» Task prompt
Would you transcribe all of the data exactly, down to the last character?

» The records
------------------------------------------------

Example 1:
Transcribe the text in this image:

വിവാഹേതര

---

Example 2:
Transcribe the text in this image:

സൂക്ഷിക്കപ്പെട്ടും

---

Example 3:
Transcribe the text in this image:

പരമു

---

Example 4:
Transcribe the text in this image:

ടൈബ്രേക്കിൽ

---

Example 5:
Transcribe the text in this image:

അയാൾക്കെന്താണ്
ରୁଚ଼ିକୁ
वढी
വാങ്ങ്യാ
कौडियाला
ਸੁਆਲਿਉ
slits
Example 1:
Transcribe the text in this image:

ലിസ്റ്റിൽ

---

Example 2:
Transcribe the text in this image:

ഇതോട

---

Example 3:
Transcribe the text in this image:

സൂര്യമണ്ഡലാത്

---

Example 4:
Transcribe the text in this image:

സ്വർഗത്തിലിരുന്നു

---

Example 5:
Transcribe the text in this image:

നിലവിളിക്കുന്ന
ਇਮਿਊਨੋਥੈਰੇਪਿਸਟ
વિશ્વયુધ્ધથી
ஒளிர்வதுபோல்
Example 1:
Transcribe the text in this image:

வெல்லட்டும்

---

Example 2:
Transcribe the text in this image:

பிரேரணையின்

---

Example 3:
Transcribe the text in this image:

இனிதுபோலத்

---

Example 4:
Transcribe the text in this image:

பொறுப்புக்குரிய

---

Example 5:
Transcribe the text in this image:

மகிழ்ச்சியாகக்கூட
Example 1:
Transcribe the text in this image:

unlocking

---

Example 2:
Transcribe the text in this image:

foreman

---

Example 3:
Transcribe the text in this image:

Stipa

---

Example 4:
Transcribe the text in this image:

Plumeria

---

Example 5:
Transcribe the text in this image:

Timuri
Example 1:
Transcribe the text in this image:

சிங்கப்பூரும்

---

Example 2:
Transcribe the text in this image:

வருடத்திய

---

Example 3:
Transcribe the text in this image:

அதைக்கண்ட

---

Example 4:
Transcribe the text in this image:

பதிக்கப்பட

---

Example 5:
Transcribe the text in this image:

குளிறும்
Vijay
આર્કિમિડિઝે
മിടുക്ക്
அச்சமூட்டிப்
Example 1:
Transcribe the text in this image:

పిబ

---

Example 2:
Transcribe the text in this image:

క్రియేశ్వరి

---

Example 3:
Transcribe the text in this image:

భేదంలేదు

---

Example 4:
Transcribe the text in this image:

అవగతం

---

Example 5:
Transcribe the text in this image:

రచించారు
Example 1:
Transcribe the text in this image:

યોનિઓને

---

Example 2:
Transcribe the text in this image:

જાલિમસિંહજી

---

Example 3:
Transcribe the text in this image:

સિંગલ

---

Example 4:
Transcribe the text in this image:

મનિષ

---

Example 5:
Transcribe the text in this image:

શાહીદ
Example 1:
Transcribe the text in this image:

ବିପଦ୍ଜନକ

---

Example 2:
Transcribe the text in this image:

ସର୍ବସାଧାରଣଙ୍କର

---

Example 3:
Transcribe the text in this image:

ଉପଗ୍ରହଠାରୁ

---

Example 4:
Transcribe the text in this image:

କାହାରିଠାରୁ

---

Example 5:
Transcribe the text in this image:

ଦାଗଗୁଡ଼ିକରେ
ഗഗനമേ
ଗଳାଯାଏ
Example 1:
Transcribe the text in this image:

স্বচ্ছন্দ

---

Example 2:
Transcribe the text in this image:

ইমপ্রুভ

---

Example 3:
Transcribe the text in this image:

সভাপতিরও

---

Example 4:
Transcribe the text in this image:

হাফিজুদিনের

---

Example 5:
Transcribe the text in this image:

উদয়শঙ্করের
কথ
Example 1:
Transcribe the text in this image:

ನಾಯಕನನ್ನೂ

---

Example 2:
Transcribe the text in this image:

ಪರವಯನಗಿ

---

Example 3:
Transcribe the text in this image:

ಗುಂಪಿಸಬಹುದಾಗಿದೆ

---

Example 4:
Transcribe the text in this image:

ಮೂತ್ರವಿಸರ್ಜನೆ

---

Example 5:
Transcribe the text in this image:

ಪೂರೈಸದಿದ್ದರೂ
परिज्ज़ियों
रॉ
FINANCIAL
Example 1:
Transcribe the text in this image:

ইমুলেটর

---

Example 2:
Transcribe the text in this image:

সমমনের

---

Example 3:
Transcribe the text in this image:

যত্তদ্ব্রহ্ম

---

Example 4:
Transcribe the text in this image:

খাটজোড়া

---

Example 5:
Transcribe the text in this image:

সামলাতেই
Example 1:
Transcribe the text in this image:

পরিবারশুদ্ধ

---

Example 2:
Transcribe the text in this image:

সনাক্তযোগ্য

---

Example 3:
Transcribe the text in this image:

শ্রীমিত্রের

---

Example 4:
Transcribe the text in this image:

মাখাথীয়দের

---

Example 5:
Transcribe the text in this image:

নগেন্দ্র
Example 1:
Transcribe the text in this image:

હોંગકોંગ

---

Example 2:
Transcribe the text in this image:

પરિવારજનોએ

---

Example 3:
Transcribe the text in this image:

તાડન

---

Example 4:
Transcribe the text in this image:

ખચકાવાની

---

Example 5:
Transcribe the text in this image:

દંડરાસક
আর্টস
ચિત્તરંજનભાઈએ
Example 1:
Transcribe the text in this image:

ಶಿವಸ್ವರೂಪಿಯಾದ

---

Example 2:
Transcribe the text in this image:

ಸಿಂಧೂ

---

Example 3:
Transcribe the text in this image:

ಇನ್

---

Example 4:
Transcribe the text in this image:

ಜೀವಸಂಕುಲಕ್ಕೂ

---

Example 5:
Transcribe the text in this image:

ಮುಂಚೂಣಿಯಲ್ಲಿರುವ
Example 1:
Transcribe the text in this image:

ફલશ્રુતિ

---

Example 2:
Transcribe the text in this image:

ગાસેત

------------------------------------------------

» The answer
Example 1:
Transcribe the text in this image:

വിവാഹേതര

---

Example 2:
Transcribe the text in this image:

സൂക്ഷിക്കപ്പെട്ടും

---

Example 3:
Transcribe the text in this image:

പരമു

---

Example 4:
Transcribe the text in this image:

ടൈബ്രേക്കിൽ

---

Example 5:
Transcribe the text in this image:

അയാൾക്കെന്താണ്
ରୁଚ଼ିକୁ
वढी
വാങ്ങ്യാ
कौडियाला
ਸੁਆਲਿਉ
slits
Example 1:
Transcribe the text in this image:

ലിസ്റ്റിൽ

---

Example 2:
Transcribe the text in this image:

ഇതോട

---

Example 3:
Transcribe the text in this image:

സൂര്യമണ്ഡലാത്

---

Example 4:
Transcribe the text in this image:

സ്വർഗത്തിലിരുന്നു

---

Example 5:
Transcribe the text in this image:

നിലവിളിക്കുന്ന
ਇਮਿਊਨੋਥੈਰੇਪਿਸਟ
વિશ્વયુધ્ધથી
ஒளிர்வதுபோல்
Example 1:
Transcribe the text in this image:

வெல்லட்டும்

---

Example 2:
Transcribe the text in this image:

பிரேரணையின்

---

Example 3:
Transcribe the text in this image:

இனிதுபோலத்

---

Example 4:
Transcribe the text in this image:

பொறுப்புக்குரிய

---

Example 5:
Transcribe the text in this image:

மகிழ்ச்சியாகக்கூட
Example 1:
Transcribe the text in this image:

unlocking

---

Example 2:
Transcribe the text in this image:

foreman

---

Example 3:
Transcribe the text in this image:

Stipa

---

Example 4:
Transcribe the text in this image:

Plumeria

---

Example 5:
Transcribe the text in this image:

Timuri
Example 1:
Transcribe the text in this image:

சிங்கப்பூரும்

---

Example 2:
Transcribe the text in this image:

வருடத்திய

---

Example 3:
Transcribe the text in this image:

அதைக்கண்ட

---

Example 4:
Transcribe the text in this image:

பதிக்கப்பட

---

Example 5:
Transcribe the text in this image:

குளிறும்
Vijay
આર્કિમિડિઝે
മിടുക്ക്
அச்சமூட்டிப்
Example 1:
Transcribe the text in this image:

పిబ

---

Example 2:
Transcribe the text in this image:

క్రియేశ్వరి

---

Example 3:
Transcribe the text in this image:

భేదంలేదు

---

Example 4:
Transcribe the text in this image:

అవగతం

---

Example 5:
Transcribe the text in this image:

రచించారు
Example 1:
Transcribe the text in this image:

યોનિઓને

---

Example 2:
Transcribe the text in this image:

જાલિમસિંહજી

---

Example 3:
Transcribe the text in this image:

સિંગલ

---

Example 4:
Transcribe the text in this image:

મનિષ

---

Example 5:
Transcribe the text in this image:

શાહીદ
Example 1:
Transcribe the text in this image:

ବିପଦ୍ଜନକ

---

Example 2:
Transcribe the text in this image:

ସର୍ବସାଧାରଣଙ୍କର

---

Example 3:
Transcribe the text in this image:

ଉପଗ୍ରହଠାରୁ

---

Example 4:
Transcribe the text in this image:

କାହାରିଠାରୁ

---

Example 5:
Transcribe the text in this image:

ଦାଗଗୁଡ଼ିକରେ
ഗഗനമേ
ଗଳାଯାଏ
Example 1:
Transcribe the text in this image:

স্বচ্ছন্দ

---

Example 2:
Transcribe the text in this image:

ইমপ্রুভ

---

Example 3:
Transcribe the text in this image:

সভাপতিরও

---

Example 4:
Transcribe the text in this image:

হাফিজুদিনের

---

Example 5:
Transcribe the text in this image:

উদয়শঙ্করের
কথ
Example 1:
Transcribe the text in this image:

ನಾಯಕನನ್ನೂ

---

Example 2:
Transcribe the text in this image:

ಪರವಯನಗಿ

---

Example 3:
Transcribe the text in this image:

ಗುಂಪಿಸಬಹುದಾಗಿದೆ

---

Example 4:
Transcribe the text in this image:

ಮೂತ್ರವಿಸರ್ಜನೆ

---

Example 5:
Transcribe the text in this image:

ಪೂರೈಸದಿದ್ದರೂ
परिज्ज़ियों
रॉ
FINANCIAL
Example 1:
Transcribe the text in this image:

ইমুলেটর

---

Example 2:
Transcribe the text in this image:

সমমনের

---

Example 3:
Transcribe the text in this image:

যত্তদ্ব্রহ্ম

---

Example 4:
Transcribe the text in this image:

খাটজোড়া

---

Example 5:
Transcribe the text in this image:

সামলাতেই
Example 1:
Transcribe the text in this image:

পরিবারশুদ্ধ

---

Example 2:
Transcribe the text in this image:

সনাক্তযোগ্য

---

Example 3:
Transcribe the text in this image:

শ্রীমিত্রের

---

Example 4:
Transcribe the text in this image:

মাখাথীয়দের

---

Example 5:
Transcribe the text in this image:

নগেন্দ্র
Example 1:
Transcribe the text in this image:

હોંગકોંગ

---

Example 2:
Transcribe the text in this image:

પરિવારજનોએ

---

Example 3:
Transcribe the text in this image:

તાડન

---

Example 4:
Transcribe the text in this image:

ખચકાવાની

---

Example 5:
Transcribe the text in this image:

દંડરાસક
আর্টস
ચિત્તરંજનભાઈએ
Example 1:
Transcribe the text in this image:

ಶಿವಸ್ವರೂಪಿಯಾದ

---

Example 2:
Transcribe the text in this image:

ಸಿಂಧೂ

---

Example 3:
Transcribe the text in this image:

ಇನ್

---

Example 4:
Transcribe the text in this image:

ಜೀವಸಂಕುಲಕ್ಕೂ

---

Example 5:
Transcribe the text in this image:

ಮುಂಚೂಣಿಯಲ್ಲಿರುವ
Example 1:
Transcribe the text in this image:

ફલશ્રુતિ

---

Example 2:
Transcribe the text in this image:

ગાસેત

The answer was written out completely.